Utilitarianisme memang tidak mampu menampung sejumlah keyakinan moral umum seperti berperilaku jujur. Namun utilitarianisme dapat menjustifikasi tindakan Oskar. Apa yang penting bagi sudut pandang utilitarian bukanlah kita selalu melakukan hal baik, tapi saat kita memberikan konsekuensi yang terbaik.

Apakah etika deontologis (non-konsekuensialis) cocok untuk menilai Tindakan Oskar (menyogok tapi menyelamatkan)?

Etika deontologis yang dipelopori oleh Immanuel Kant bertolak dari perintah-perintah moral yang telah ada di kehidupan sehari-hari manusia. Contohnya seperti keharusan untuk jujur dan larangan untuk mencuri. 

Perintah moral yang sifatnya absolut dalam arti terdapat keharusan mematuhi larangan apapun konsekuensinya, menguntungkan atau tidak, dan baik atau tidak. Etika deontologis mewajibkan kita untuk selalu melakukan kewajiban moral. 

Jika kita melakukan suatu tindakan bukan berdasarkan pada ketaatan pada kewajiban moral itu, maka bukanlah termasuk tindakan yang baik. Kant mengkategorikan dua perbedaan imperatif pada etika deontologis, yaitu imperatif-hipotesis dan imperatif-kategoris. 

Kata "imperatif" dalam konteks ini berarti perintah. Namun, tidak seperti kebanyakan perintah lain, yang biasanya datang dari orang yang berkuasa, perintah ini datang dari dalam diri manusia sendiri (reasoning) (Kranak, 2019). Namun, mereka berfungsi dengan cara yang sama: mereka adalah perintah untuk melakukan tindakan tertentu. 

Kategori imperatif-hipotesis memiliki sifat dependen dan pengandaian seperti "jika kita ingin A maka kita harus melakukan B" sedangkan kategori imperatif-kategori merupakan perintah mutlak tanpa kecuali, seperti "jangan berbohong".

Menurut Kant, kita hanya boleh bertindak menurut prinsip yang dapat sekaligus kita inginkan menjadi hukum universal. Jika tindakan yang kita lakukan dapat diterapkan pada semua orang, maka tindakan itu dapat kita lakukan. 

Hal ini disebut prinsip universalitas. Prinsip ini digunakan sebagai cara untuk menguji apakah kewajiban itu bersifat moral atau tidak. Kita harus dapat mengandaikan apabila seluruh orang di dunia melakukan tindakan yang sama. Jika tidak bisa, maka tindakan itu tidak lolos uji universalisasi.

Pada kasus ini, kita dapat melihat bahwa Oskar berbohong dan menyogok, lalu kita bayangkan jika semua orang di dunia berbohong dan menyogok.

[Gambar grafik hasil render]
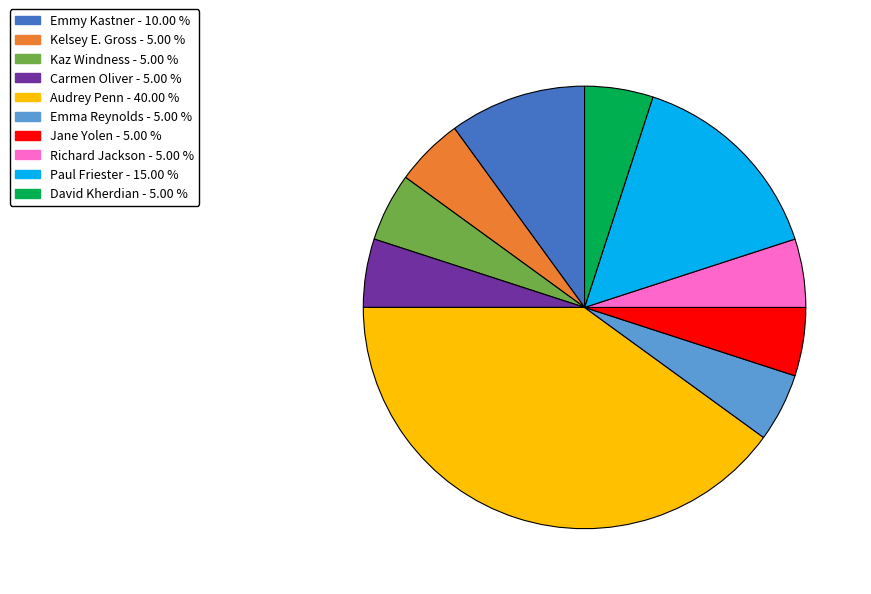

How many segments does this pie chart have?

10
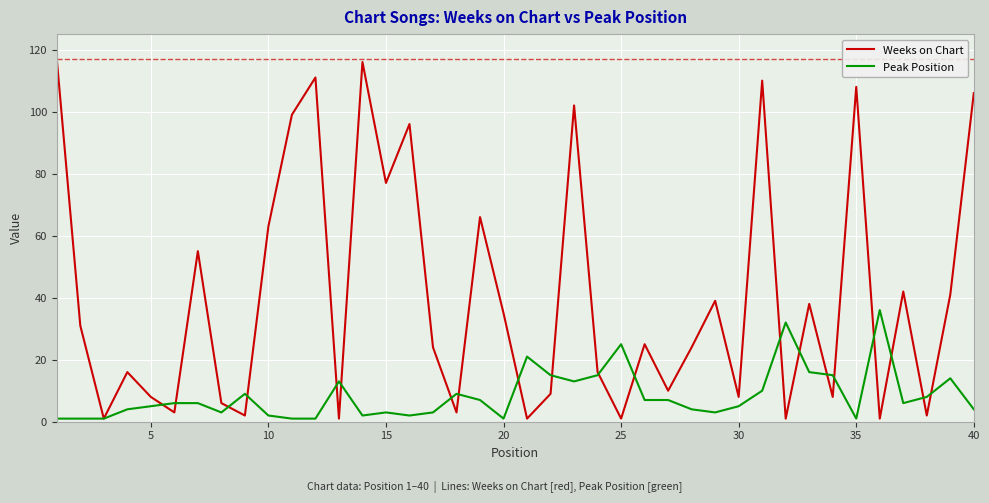

Reading left to right, extract all data points from this chart.

Weeks on Chart: 117	31	1	16	8	3	55	6	2	63	99	111	1	116	77	96	24	3	66	35	1	9	102	16	1	25	10	24	39	8	110	1	38	8	108	1	42	2	41	106
Peak Position: 1	1	1	4	5	6	6	3	9	2	1	1	13	2	3	2	3	9	7	1	21	15	13	15	25	7	7	4	3	5	10	32	16	15	1	36	6	8	14	4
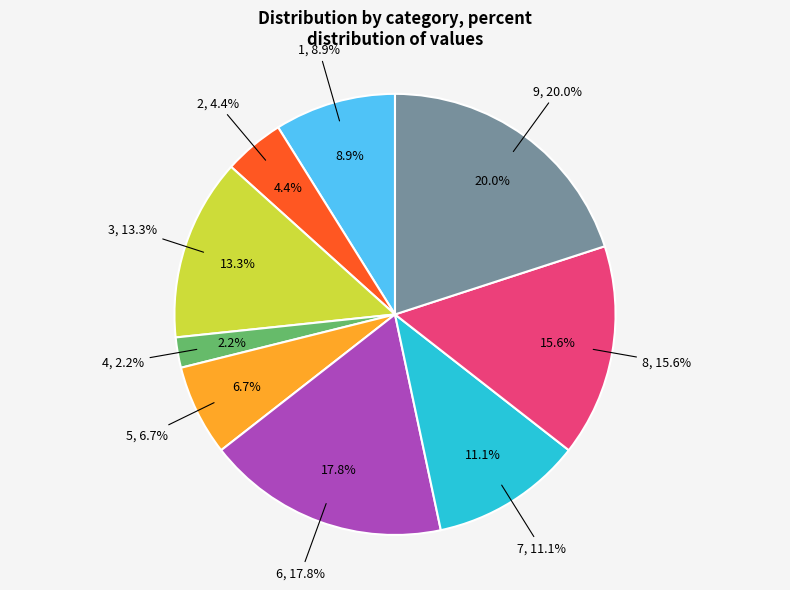

What percentage is the 7 slice, to the nearest percent?

11%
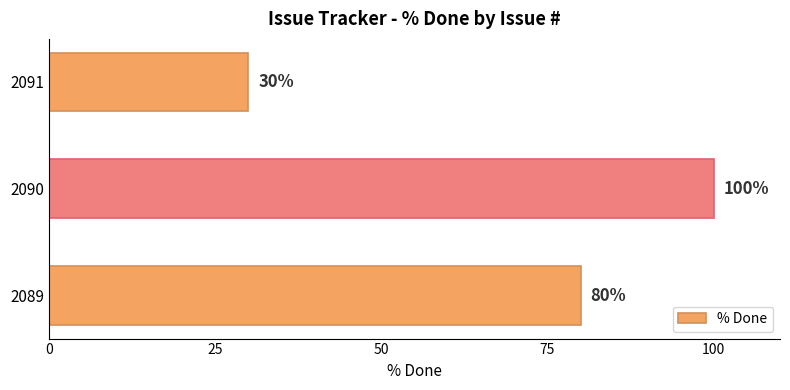

Reading top to bottom, extract all data points from this chart.

2091=30	2090=100	2089=80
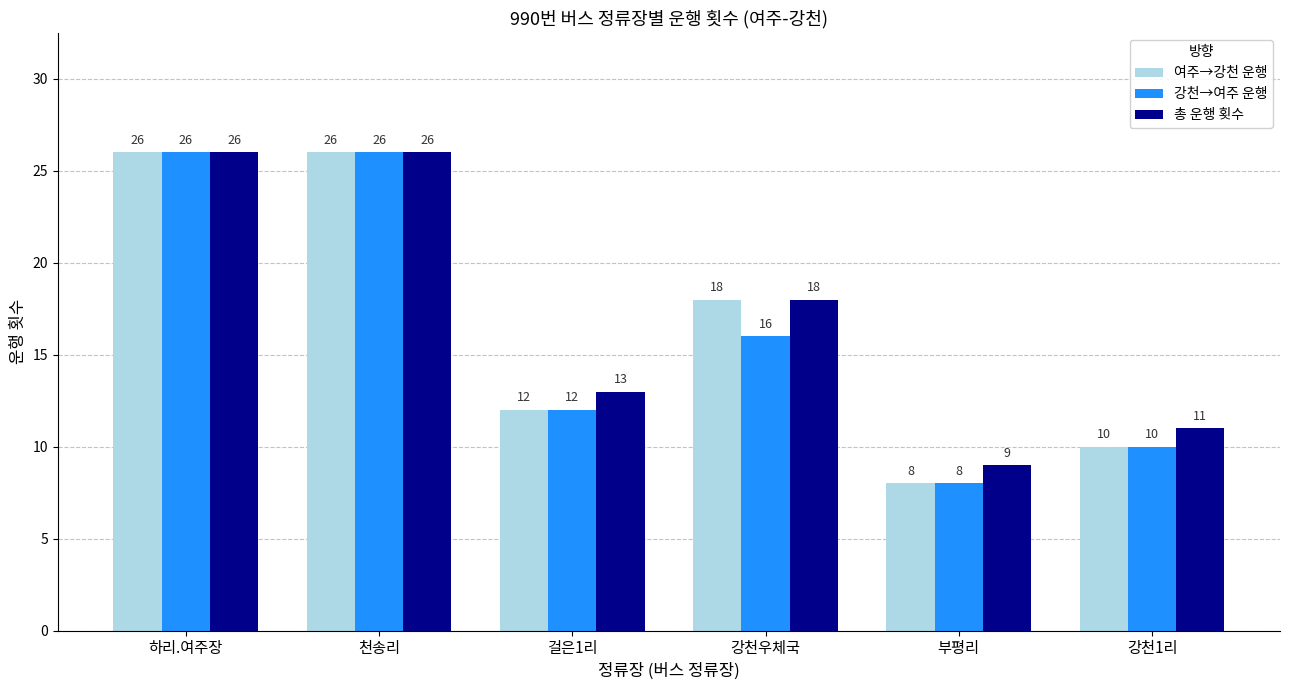

Is it true that 여주→강천 운행 equals 12 at 걸은1리?

True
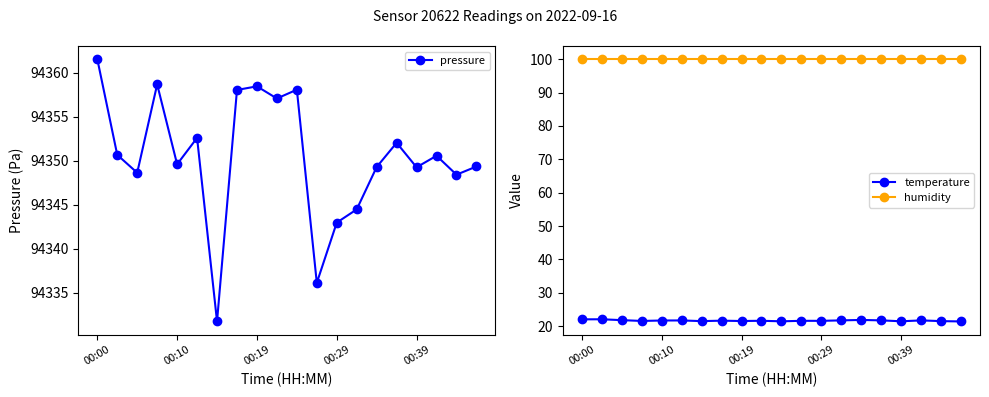

What is the minimum value for pressure?

94331.8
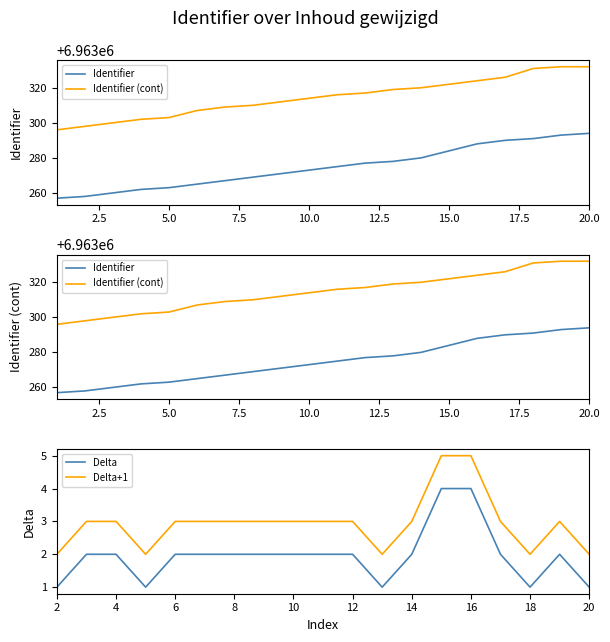

Does the chart display data point markers on the line(s)?

No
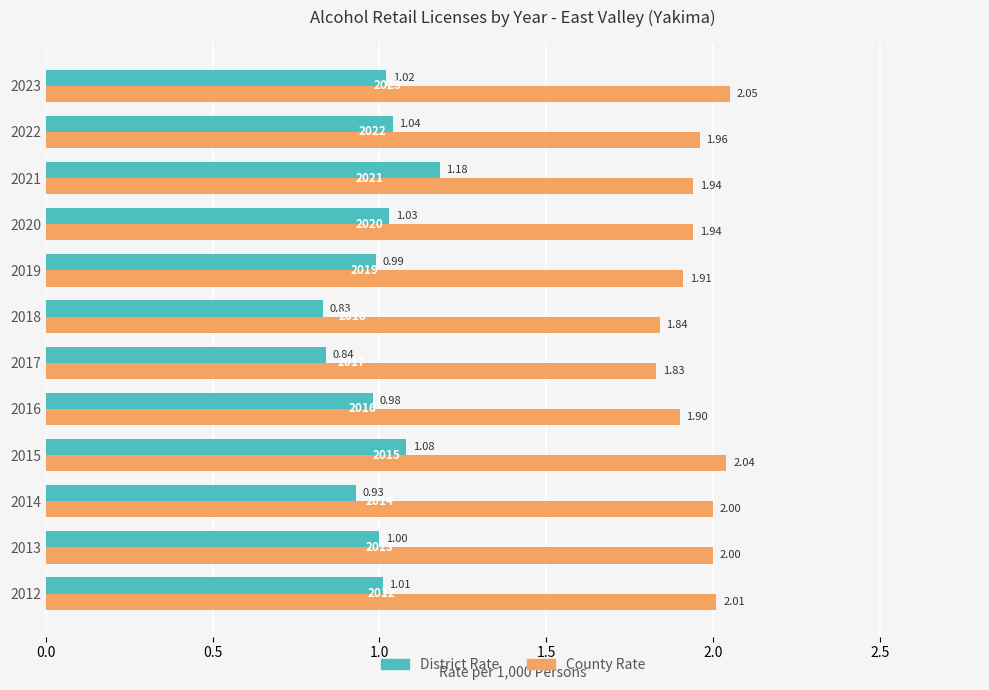

How many series are shown in this chart?

2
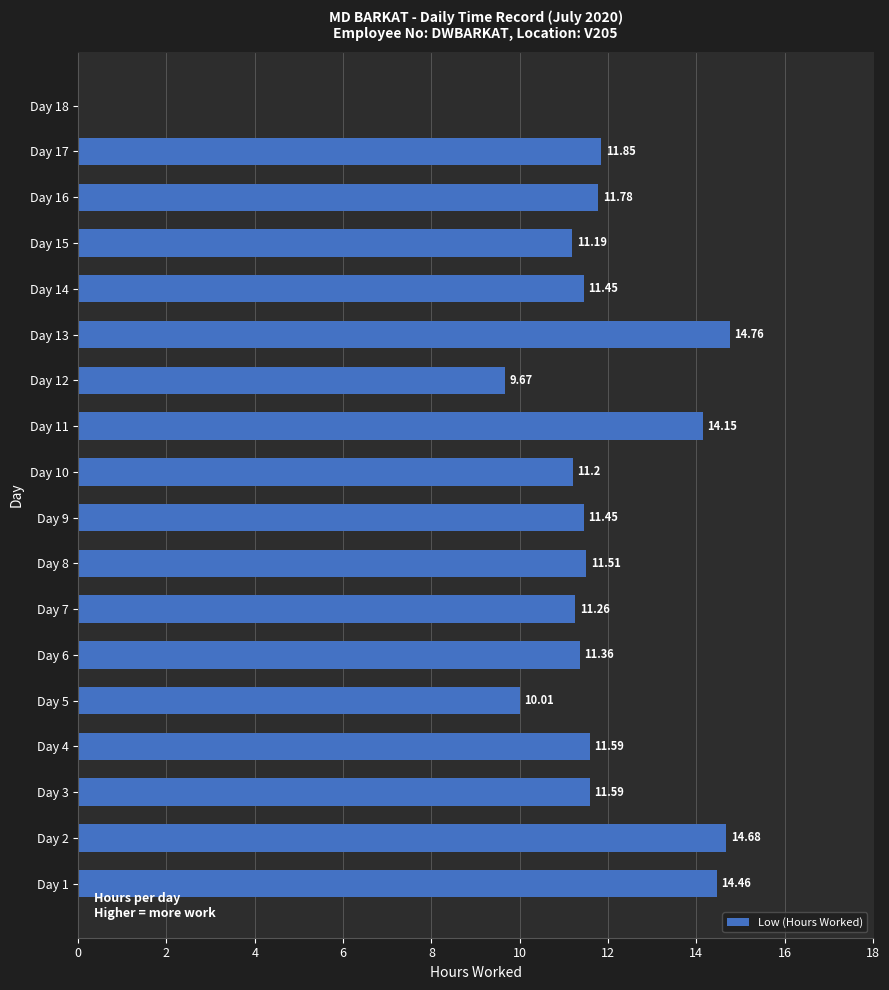

What is the sum of all values?

204.0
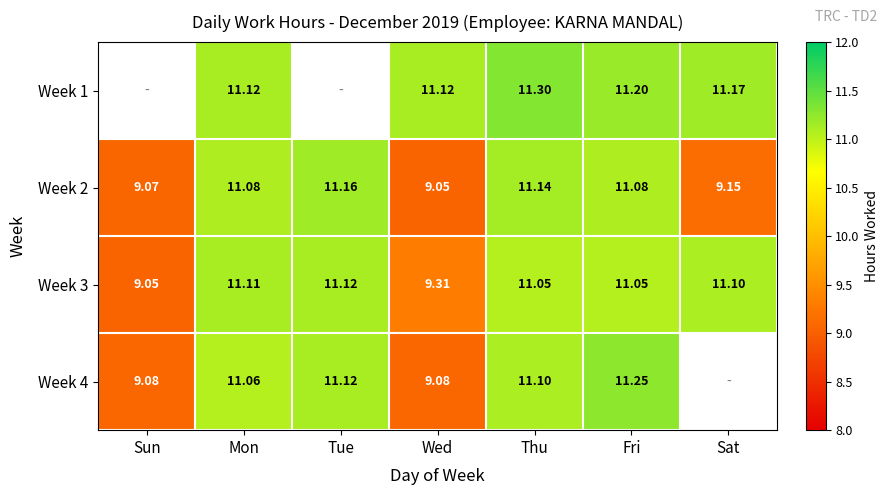

How many series are shown in this chart?

4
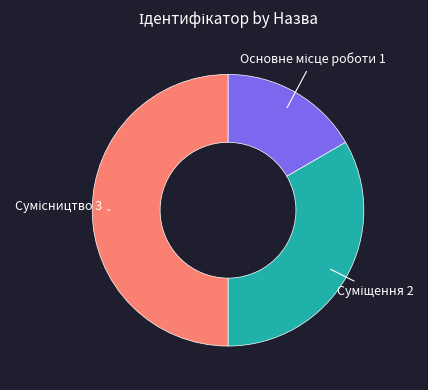

What is the smallest slice in the pie chart?

Основне місце роботи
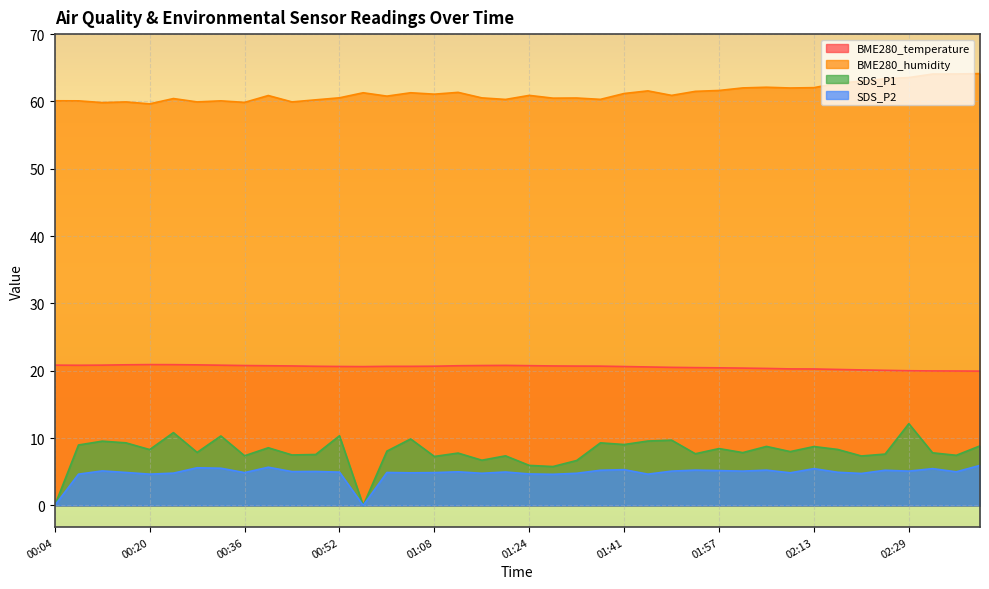

What is the sum of the SDS_P2 values at 01:24 and 00:12?

9.8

### Tugas Tertulis 1:
Salin dengan tepat bagian kutipan teks dari "Perintah moral yang sifatnya" sampai "melakukan tindakan tertentu.".
### Tugas Tertulis 2:
Menurut kutipan teks, siapa yang memelopori etika deontologis?
### Tugas Tertulis 3:
Apakah setiap pernyataan berikut sesuai dengan kutipan teks? Jawab ya atau tidak, lalu kutip kata-kata dalam teks yang menentukan jawaban. (a) Dalam etika deontologis, perintah yang disebut imperatif datang dari orang yang berkuasa. (b) Kategori imperatif-kategori berupa perintah mutlak tanpa kecuali. (c) Prinsip universalitas dipakai untuk menguji apakah suatu kewajiban bersifat moral atau tidak.
Data ini tidak berhubungan dengan kutipan teks.

### Jawaban Tertulis 1:
Perintah moral yang sifatnya absolut dalam arti terdapat keharusan mematuhi larangan apapun konsekuensinya, menguntungkan atau tidak, dan baik atau tidak. Etika deontologis mewajibkan kita untuk selalu melakukan kewajiban moral. 

Jika kita melakukan suatu tindakan bukan berdasarkan pada ketaatan pada kewajiban moral itu, maka bukanlah termasuk tindakan yang baik. Kant mengkategorikan dua perbedaan imperatif pada etika deontologis, yaitu imperatif-hipotesis dan imperatif-kategoris. 

Kata "imperatif" dalam konteks ini berarti perintah. Namun, tidak seperti kebanyakan perintah lain, yang biasanya datang dari orang yang berkuasa, perintah ini datang dari dalam diri manusia sendiri (reasoning) (Kranak, 2019). Namun, mereka berfungsi dengan cara yang sama: mereka adalah perintah untuk melakukan tindakan tertentu.

### Jawaban Tertulis 2:
Etika deontologis dipelopori oleh Immanuel Kant.

### Jawaban Tertulis 3:
(a) Tidak: "perintah ini datang dari dalam diri manusia sendiri (reasoning)".
(b) Ya: "kategori imperatif-kategori merupakan perintah mutlak tanpa kecuali".
(c) Ya: "Prinsip ini digunakan sebagai cara untuk menguji apakah kewajiban itu bersifat moral atau tidak."